[Problem to solve]: Please set down each line of the data again, unchanged.
.....
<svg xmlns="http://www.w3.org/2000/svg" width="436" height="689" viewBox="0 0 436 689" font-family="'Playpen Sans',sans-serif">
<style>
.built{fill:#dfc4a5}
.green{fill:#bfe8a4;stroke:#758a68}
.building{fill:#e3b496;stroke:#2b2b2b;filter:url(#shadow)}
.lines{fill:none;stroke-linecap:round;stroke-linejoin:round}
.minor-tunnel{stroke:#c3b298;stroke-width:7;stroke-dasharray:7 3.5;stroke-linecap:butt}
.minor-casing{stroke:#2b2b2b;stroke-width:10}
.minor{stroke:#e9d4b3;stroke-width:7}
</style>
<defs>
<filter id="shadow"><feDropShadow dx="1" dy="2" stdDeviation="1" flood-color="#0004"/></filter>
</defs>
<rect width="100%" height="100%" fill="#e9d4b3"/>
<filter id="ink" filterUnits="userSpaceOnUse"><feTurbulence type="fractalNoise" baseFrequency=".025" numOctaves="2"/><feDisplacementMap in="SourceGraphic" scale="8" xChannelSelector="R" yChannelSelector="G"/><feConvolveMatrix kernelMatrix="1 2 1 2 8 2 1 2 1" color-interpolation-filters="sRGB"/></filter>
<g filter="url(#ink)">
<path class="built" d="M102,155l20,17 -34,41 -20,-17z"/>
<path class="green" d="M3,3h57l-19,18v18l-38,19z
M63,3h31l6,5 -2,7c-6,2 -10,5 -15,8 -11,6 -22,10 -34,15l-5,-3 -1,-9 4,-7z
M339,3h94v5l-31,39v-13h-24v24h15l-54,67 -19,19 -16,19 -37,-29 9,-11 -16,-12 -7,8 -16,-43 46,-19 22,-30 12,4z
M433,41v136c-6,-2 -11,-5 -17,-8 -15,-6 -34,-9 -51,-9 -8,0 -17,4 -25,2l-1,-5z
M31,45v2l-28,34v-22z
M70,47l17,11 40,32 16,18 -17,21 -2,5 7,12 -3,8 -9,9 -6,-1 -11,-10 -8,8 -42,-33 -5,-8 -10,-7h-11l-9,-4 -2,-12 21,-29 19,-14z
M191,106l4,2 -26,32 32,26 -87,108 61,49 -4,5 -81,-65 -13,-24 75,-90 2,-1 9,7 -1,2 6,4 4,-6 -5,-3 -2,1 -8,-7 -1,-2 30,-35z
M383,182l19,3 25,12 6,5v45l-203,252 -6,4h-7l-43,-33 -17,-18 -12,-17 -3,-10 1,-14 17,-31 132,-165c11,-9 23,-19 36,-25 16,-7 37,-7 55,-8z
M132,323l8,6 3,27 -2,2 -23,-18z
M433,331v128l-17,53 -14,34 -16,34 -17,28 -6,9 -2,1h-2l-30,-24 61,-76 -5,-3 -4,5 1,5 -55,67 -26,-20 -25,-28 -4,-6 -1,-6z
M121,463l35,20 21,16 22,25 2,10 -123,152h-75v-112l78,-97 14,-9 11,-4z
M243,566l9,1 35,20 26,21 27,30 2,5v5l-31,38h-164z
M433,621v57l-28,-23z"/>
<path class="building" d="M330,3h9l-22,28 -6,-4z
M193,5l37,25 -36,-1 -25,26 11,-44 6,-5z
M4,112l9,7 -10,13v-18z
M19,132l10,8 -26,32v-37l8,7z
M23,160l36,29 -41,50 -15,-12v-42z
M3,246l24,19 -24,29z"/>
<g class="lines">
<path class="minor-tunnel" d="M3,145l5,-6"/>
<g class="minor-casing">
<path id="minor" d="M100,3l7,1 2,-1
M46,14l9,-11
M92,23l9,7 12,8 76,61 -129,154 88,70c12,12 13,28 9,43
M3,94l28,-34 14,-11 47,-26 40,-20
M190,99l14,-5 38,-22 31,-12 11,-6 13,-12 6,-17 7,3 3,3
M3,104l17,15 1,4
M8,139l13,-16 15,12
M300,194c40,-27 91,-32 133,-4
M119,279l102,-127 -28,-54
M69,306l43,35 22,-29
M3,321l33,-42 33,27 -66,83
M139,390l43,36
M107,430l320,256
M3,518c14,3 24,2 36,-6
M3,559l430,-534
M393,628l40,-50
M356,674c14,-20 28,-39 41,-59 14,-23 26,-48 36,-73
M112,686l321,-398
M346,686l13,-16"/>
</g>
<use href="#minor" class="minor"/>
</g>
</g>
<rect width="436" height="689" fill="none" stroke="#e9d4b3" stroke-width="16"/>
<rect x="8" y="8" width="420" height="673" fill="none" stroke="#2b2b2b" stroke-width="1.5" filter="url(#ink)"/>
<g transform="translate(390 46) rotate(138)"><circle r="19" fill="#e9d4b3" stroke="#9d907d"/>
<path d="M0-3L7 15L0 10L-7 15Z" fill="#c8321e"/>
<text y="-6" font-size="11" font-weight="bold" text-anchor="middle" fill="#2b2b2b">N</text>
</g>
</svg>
.....
[Reply to the exercise]:
<svg xmlns="http://www.w3.org/2000/svg" width="436" height="689" viewBox="0 0 436 689" font-family="'Playpen Sans',sans-serif">
<style>
.built{fill:#dfc4a5}
.green{fill:#bfe8a4;stroke:#758a68}
.building{fill:#e3b496;stroke:#2b2b2b;filter:url(#shadow)}
.lines{fill:none;stroke-linecap:round;stroke-linejoin:round}
.minor-tunnel{stroke:#c3b298;stroke-width:7;stroke-dasharray:7 3.5;stroke-linecap:butt}
.minor-casing{stroke:#2b2b2b;stroke-width:10}
.minor{stroke:#e9d4b3;stroke-width:7}
</style>
<defs>
<filter id="shadow"><feDropShadow dx="1" dy="2" stdDeviation="1" flood-color="#0004"/></filter>
</defs>
<rect width="100%" height="100%" fill="#e9d4b3"/>
<filter id="ink" filterUnits="userSpaceOnUse"><feTurbulence type="fractalNoise" baseFrequency=".025" numOctaves="2"/><feDisplacementMap in="SourceGraphic" scale="8" xChannelSelector="R" yChannelSelector="G"/><feConvolveMatrix kernelMatrix="1 2 1 2 8 2 1 2 1" color-interpolation-filters="sRGB"/></filter>
<g filter="url(#ink)">
<path class="built" d="M102,155l20,17 -34,41 -20,-17z"/>
<path class="green" d="M3,3h57l-19,18v18l-38,19z
M63,3h31l6,5 -2,7c-6,2 -10,5 -15,8 -11,6 -22,10 -34,15l-5,-3 -1,-9 4,-7z
M339,3h94v5l-31,39v-13h-24v24h15l-54,67 -19,19 -16,19 -37,-29 9,-11 -16,-12 -7,8 -16,-43 46,-19 22,-30 12,4z
M433,41v136c-6,-2 -11,-5 -17,-8 -15,-6 -34,-9 -51,-9 -8,0 -17,4 -25,2l-1,-5z
M31,45v2l-28,34v-22z
M70,47l17,11 40,32 16,18 -17,21 -2,5 7,12 -3,8 -9,9 -6,-1 -11,-10 -8,8 -42,-33 -5,-8 -10,-7h-11l-9,-4 -2,-12 21,-29 19,-14z
M191,106l4,2 -26,32 32,26 -87,108 61,49 -4,5 -81,-65 -13,-24 75,-90 2,-1 9,7 -1,2 6,4 4,-6 -5,-3 -2,1 -8,-7 -1,-2 30,-35z
M383,182l19,3 25,12 6,5v45l-203,252 -6,4h-7l-43,-33 -17,-18 -12,-17 -3,-10 1,-14 17,-31 132,-165c11,-9 23,-19 36,-25 16,-7 37,-7 55,-8z
M132,323l8,6 3,27 -2,2 -23,-18z
M433,331v128l-17,53 -14,34 -16,34 -17,28 -6,9 -2,1h-2l-30,-24 61,-76 -5,-3 -4,5 1,5 -55,67 -26,-20 -25,-28 -4,-6 -1,-6z
M121,463l35,20 21,16 22,25 2,10 -123,152h-75v-112l78,-97 14,-9 11,-4z
M243,566l9,1 35,20 26,21 27,30 2,5v5l-31,38h-164z
M433,621v57l-28,-23z"/>
<path class="building" d="M330,3h9l-22,28 -6,-4z
M193,5l37,25 -36,-1 -25,26 11,-44 6,-5z
M4,112l9,7 -10,13v-18z
M19,132l10,8 -26,32v-37l8,7z
M23,160l36,29 -41,50 -15,-12v-42z
M3,246l24,19 -24,29z"/>
<g class="lines">
<path class="minor-tunnel" d="M3,145l5,-6"/>
<g class="minor-casing">
<path id="minor" d="M100,3l7,1 2,-1
M46,14l9,-11
M92,23l9,7 12,8 76,61 -129,154 88,70c12,12 13,28 9,43
M3,94l28,-34 14,-11 47,-26 40,-20
M190,99l14,-5 38,-22 31,-12 11,-6 13,-12 6,-17 7,3 3,3
M3,104l17,15 1,4
M8,139l13,-16 15,12
M300,194c40,-27 91,-32 133,-4
M119,279l102,-127 -28,-54
M69,306l43,35 22,-29
M3,321l33,-42 33,27 -66,83
M139,390l43,36
M107,430l320,256
M3,518c14,3 24,2 36,-6
M3,559l430,-534
M393,628l40,-50
M356,674c14,-20 28,-39 41,-59 14,-23 26,-48 36,-73
M112,686l321,-398
M346,686l13,-16"/>
</g>
<use href="#minor" class="minor"/>
</g>
</g>
<rect width="436" height="689" fill="none" stroke="#e9d4b3" stroke-width="16"/>
<rect x="8" y="8" width="420" height="673" fill="none" stroke="#2b2b2b" stroke-width="1.5" filter="url(#ink)"/>
<g transform="translate(390 46) rotate(138)"><circle r="19" fill="#e9d4b3" stroke="#9d907d"/>
<path d="M0-3L7 15L0 10L-7 15Z" fill="#c8321e"/>
<text y="-6" font-size="11" font-weight="bold" text-anchor="middle" fill="#2b2b2b">N</text>
</g>
</svg>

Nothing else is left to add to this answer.